Tujuan desentralisasi adalah untuk meningkatkan responsifitas, kecepatan dan efisiensi, keberlanjutan pelayanan kepada masyarakat serta untuk lebih mendorong pembangunan. Menurut Rondinelli (2002), pada prinsipnya desentralisasi bisa dilaksanakan dalam bidang politik (political decentralization), administratif (administrative decentralization), fiskal (fiskal decentralization), dan ekonomi (economic or market decentralization).
Kebijakan otonomi daerah di Indonesia terwujud melalui UU No. 9/2015 (Perubahan Kedua atas UU No. 23/2014) tentang Pemerintahan Daerah yang menggantikan UU No. 22/1999. Otonomi daerah dilengkapi dengan UU No. 33/2004 (perubahan dari UU No. 25/1999) tentang Perimbangan Keuangan antara Pemerintah Pusat dan Daerah. Dalam pelaksanaannya, otonomi daerah didukung dengan desentralisasi fiskal, yaitu pelimpahan wewenang dalam penyelenggaraan fungsi (pelayanan) publik dari pemerintah pusat kepada pemerintah daerah dalam hal pembelanjaan dan penerimaan (Smoke, 2007 dalam Sampurna, 2019).
Aminuddin (2017) mendefinisikan desentralisasi fiskal sebagai kewenangan (authority) dan tanggung jawab (responsibility) dalam penyusunan, pelaksanaan, dan pengawasan APBD oleh Pemerintah Daerah. Dengan kata lain, desentralisasi fiskal mememindahkan kekuasaan untuk mengumpulkan dan mengelola sumber daya finansial dan fiskal kepada Daerah, yang didukung oleh UU No. 28/2009 tentang Pajak Daerah dan Retribusi Daerah
Kemandirian fiskal daerah merupakan indikator utama untuk mengukur kemampuan pemerintah daerah membiayai sendiri kegiatannya. Sebagai unsur terpenting kemandirian fiskal daerah, Pemda perlu mengoptimalkan Pendapatan Asli Daerah (PAD) untuk meningkatkan kemampuan fiskal daerah. Asumsinya PAD memiliki dua unsur penting, yaitu merupakan potensi asli daerah dan bisa dikelola sepenuhnya oleh daerah. UU No. 23 Tahun 2014 tentang Pemerintah Daerah Pasal 285 ayat (1) menyatakan bahwa PAD meliputi pajak daerah, retribusi daerah, hasil pengelolaan kekayaan daerah yang dipisahkan, dan lain-lain pendapatan asli daerah yang sah. Selain PAD, sumber pendanaan APBD bersumber dari Dana Perimbangan, Pinjaman Daerah, dan Lain-lain Pendapatan Daerah.

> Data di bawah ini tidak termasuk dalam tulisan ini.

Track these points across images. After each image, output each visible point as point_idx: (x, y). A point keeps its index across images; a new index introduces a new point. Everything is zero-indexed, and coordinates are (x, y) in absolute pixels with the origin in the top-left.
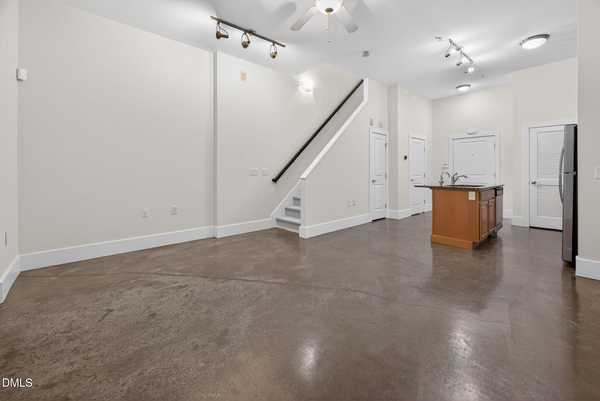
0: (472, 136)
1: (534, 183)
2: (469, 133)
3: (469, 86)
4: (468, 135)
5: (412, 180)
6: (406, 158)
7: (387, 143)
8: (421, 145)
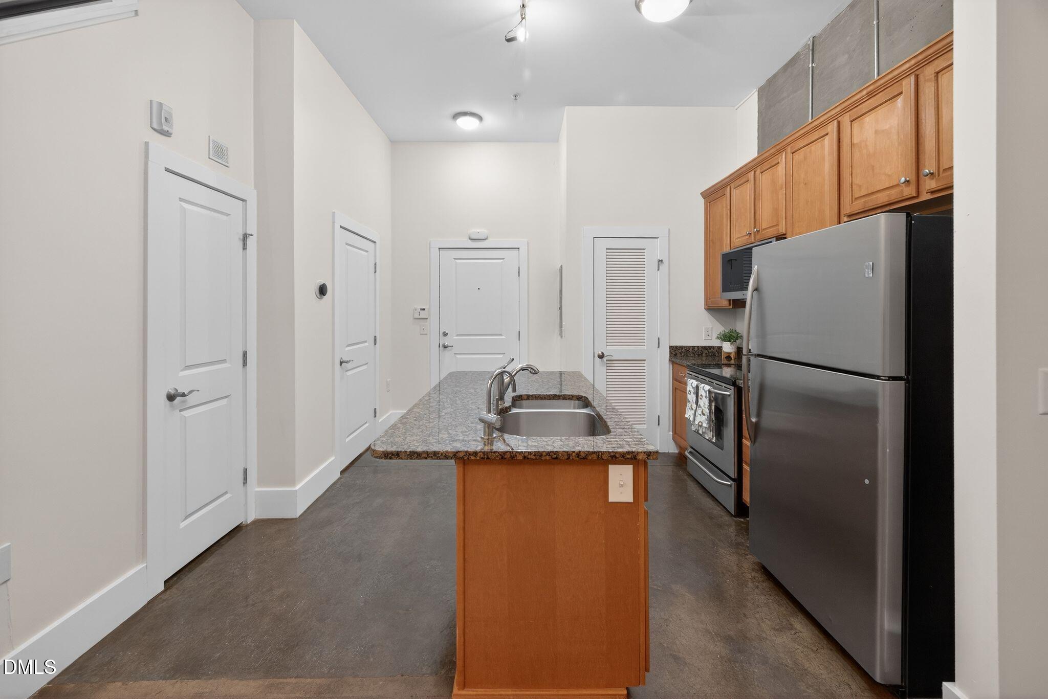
0: (477, 243)
1: (601, 356)
2: (473, 237)
3: (480, 118)
4: (470, 241)
5: (341, 363)
6: (322, 290)
7: (249, 232)
8: (366, 253)
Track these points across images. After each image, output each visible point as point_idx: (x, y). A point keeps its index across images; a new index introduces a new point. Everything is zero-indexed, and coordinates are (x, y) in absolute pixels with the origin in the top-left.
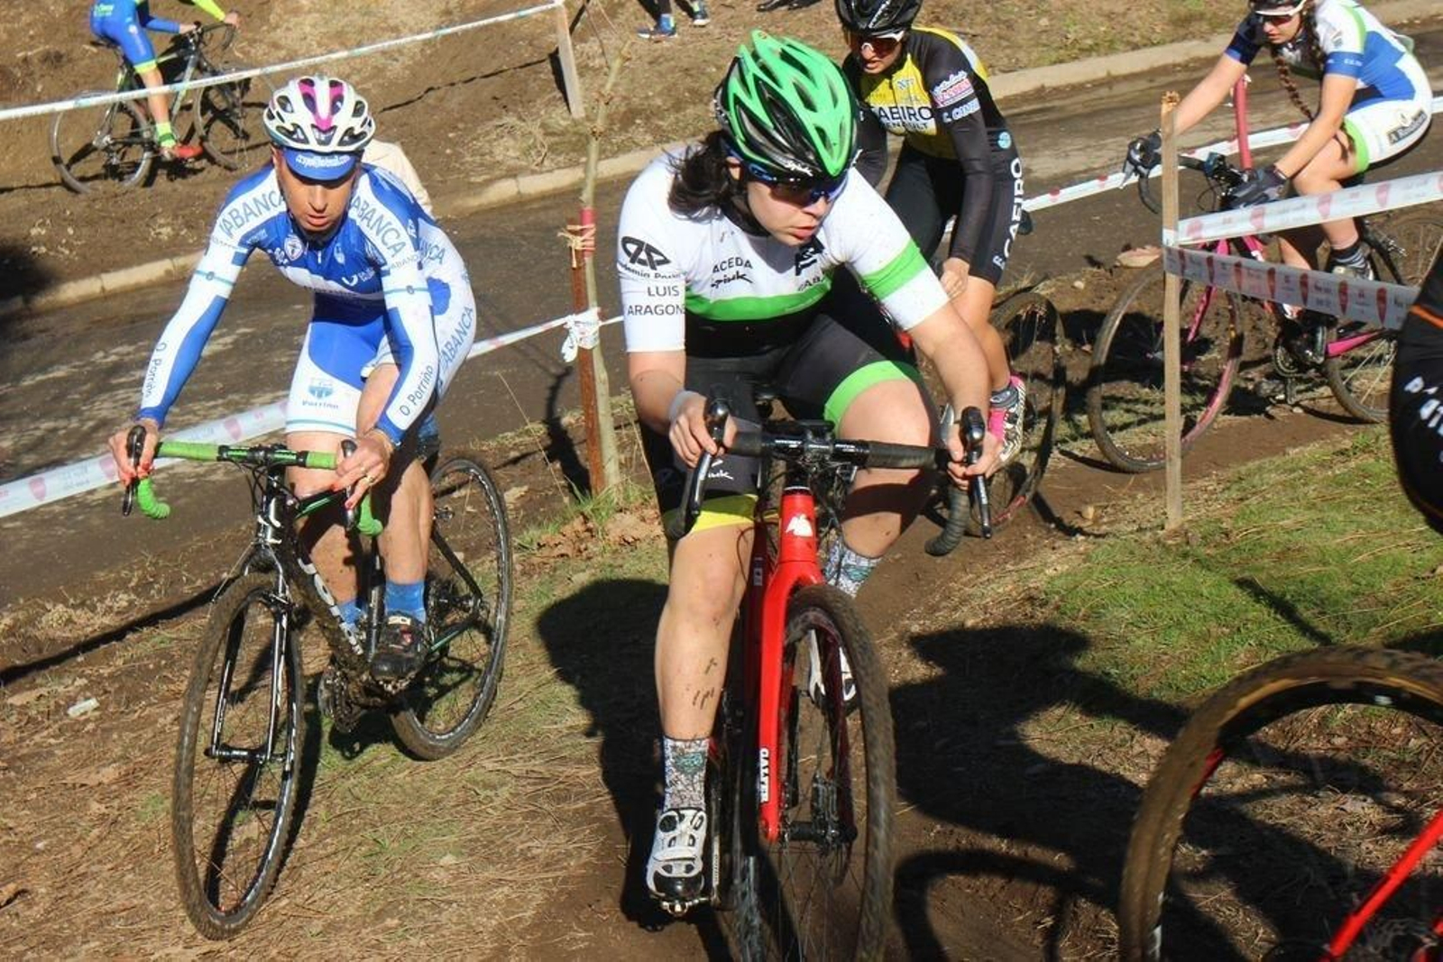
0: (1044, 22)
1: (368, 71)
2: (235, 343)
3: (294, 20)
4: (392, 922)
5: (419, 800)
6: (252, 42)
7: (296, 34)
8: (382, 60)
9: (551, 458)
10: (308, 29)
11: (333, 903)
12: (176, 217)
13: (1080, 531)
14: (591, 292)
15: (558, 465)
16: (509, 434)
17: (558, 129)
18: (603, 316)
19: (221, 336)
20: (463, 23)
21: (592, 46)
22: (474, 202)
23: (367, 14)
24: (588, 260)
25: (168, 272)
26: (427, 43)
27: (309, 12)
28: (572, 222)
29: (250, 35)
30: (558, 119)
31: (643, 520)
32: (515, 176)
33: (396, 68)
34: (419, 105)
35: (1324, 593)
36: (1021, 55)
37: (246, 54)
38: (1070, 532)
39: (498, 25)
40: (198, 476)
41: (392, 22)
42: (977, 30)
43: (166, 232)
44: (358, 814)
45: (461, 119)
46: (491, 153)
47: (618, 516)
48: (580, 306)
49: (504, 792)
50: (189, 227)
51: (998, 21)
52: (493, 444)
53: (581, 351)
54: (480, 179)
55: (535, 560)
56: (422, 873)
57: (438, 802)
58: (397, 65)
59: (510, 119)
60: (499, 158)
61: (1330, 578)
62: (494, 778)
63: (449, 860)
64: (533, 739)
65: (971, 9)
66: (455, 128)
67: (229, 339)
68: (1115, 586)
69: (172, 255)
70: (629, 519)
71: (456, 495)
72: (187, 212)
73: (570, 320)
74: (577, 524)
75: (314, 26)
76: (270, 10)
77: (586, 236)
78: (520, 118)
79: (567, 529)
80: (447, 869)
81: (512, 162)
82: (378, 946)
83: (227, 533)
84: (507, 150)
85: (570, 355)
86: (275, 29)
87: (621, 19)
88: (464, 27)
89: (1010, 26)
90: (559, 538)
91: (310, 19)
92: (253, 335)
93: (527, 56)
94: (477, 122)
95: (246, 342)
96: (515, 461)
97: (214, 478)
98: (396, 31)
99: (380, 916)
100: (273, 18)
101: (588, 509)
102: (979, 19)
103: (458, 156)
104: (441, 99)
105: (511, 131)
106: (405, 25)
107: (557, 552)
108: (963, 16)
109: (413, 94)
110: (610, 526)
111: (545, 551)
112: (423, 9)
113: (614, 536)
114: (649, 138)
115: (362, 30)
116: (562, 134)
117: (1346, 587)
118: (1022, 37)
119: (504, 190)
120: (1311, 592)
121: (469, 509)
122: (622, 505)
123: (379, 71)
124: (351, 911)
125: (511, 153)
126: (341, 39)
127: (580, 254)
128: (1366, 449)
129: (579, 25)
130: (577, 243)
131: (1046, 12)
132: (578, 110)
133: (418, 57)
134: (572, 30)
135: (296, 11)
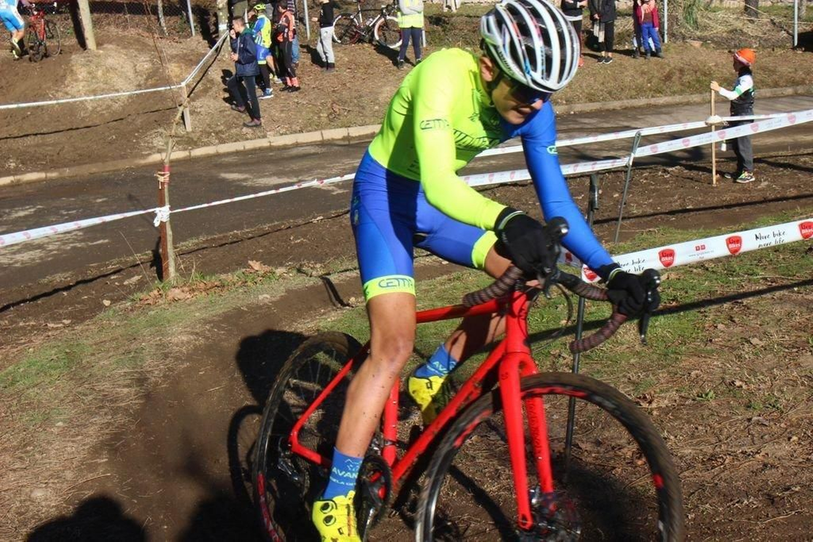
0: (377, 107)
1: (104, 107)
2: (35, 212)
3: (75, 84)
4: (28, 448)
5: (55, 399)
6: (57, 91)
7: (75, 90)
8: (111, 103)
9: (151, 266)
10: (81, 88)
11: (9, 440)
12: (18, 159)
13: (348, 305)
14: (167, 200)
15: (155, 268)
16: (139, 255)
17: (180, 135)
18: (171, 209)
19: (30, 208)
20: (145, 89)
21: (197, 103)
22: (143, 162)
23: (106, 83)
24: (166, 186)
25: (12, 182)
26: (130, 97)
27: (82, 81)
28: (160, 171)
29: (56, 88)
30: (181, 131)
31: (183, 291)
32: (160, 153)
33: (116, 106)
34: (124, 122)
35: (424, 333)
36: (367, 120)
37: (54, 96)
38: (344, 305)
39: (160, 92)
40: (9, 264)
41: (116, 88)
42: (350, 109)
43: (13, 165)
44: (29, 404)
45: (141, 128)
46: (152, 143)
47: (173, 289)
48: (162, 204)
49: (90, 398)
50: (23, 164)
51: (359, 106)
52: (131, 258)
53: (161, 222)
54: (146, 153)
55: (137, 305)
56: (48, 429)
57: (62, 400)
58: (117, 105)
59: (161, 130)
60: (155, 145)
61: (428, 328)
62: (88, 392)
63: (60, 424)
64: (109, 377)
65: (349, 100)
66: (138, 132)
67: (32, 210)
68: (348, 327)
69: (13, 175)
70: (177, 291)
71: (113, 277)
72: (22, 158)
73: (157, 210)
74: (156, 292)
75: (83, 87)
76: (65, 79)
77: (166, 176)
78: (165, 129)
79: (152, 294)
80: (58, 427)
81: (160, 147)
82: (21, 458)
83: (14, 289)
84: (158, 142)
85: (157, 223)
86: (68, 86)
87: (210, 93)
88: (145, 91)
89: (363, 108)
90: (149, 297)
91: (82, 84)
92: (43, 209)
93: (170, 105)
94: (147, 130)
95: (40, 212)
96: (138, 265)
97: (16, 265)
98: (117, 91)
99: (25, 446)
100: (66, 82)
101: (160, 286)
102: (351, 104)
103: (138, 143)
104: (134, 120)
105: (161, 134)
106: (122, 89)
107: (146, 302)
108: (346, 103)
109: (122, 117)
110: (169, 293)
111: (142, 302)
112: (129, 84)
113: (170, 297)
114: (217, 141)
115: (103, 90)
116: (182, 137)
117: (433, 331)
118: (367, 112)
119: (156, 157)
120: (420, 332)
121: (116, 283)
122: (175, 284)
123: (109, 107)
124: (15, 443)
125: (160, 143)
126: (94, 92)
127: (163, 184)
128: (458, 279)
129: (192, 95)
130: (161, 179)
131: (377, 104)
132: (189, 128)
133: (126, 102)
134: (188, 97)
135: (76, 80)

Setelah berjalan lebih dari dua dekade, muncul pertanyaan mengenai bagaimana evaluasi pelaksanaan desentralisasi di Indonesia. Reviu kemandirian fiskal daerah yang dilakukan BPK sebagai bagian dari kecukupan pengungkapan informasi Laporan Keuangan Pemerintah Pusat (LKPP) Tahun 2020 diharapkan bisa sedikit menjawab pertanyaan ini. Reviu atas kemandirian fiskal daerah merupakan bentuk evaluasi BPK atas transparansi dan akuntabilitas Pemerintah Daerah dalam melakukan pengelolaan keuangannya.
BPK melakukan reviu kemandirian fiskal daerah Tahun Anggaran (TA) 2018 dan 2019 menggunakan metode Indeks Kemandirian Fiskal (IKF) yang dikembangkan oleh Hunter (1977), dan pengelompokan hasilnya menggunakan klasifikasi yang disusun oleh Sampurna (2019). Nilai IKF dikelompokan menjadi “Belum Mandiri”, “Menuju Kemandirian”, ”Mandiri”, dan “Sangat Mandiri”, empat skala dengan masing-masing bernilai 25 persen berkisar antara 0 (semua belanja dibiayai dengan dana transfer) hingga 1 (semua belanja dapat dibiayai dengan PAD).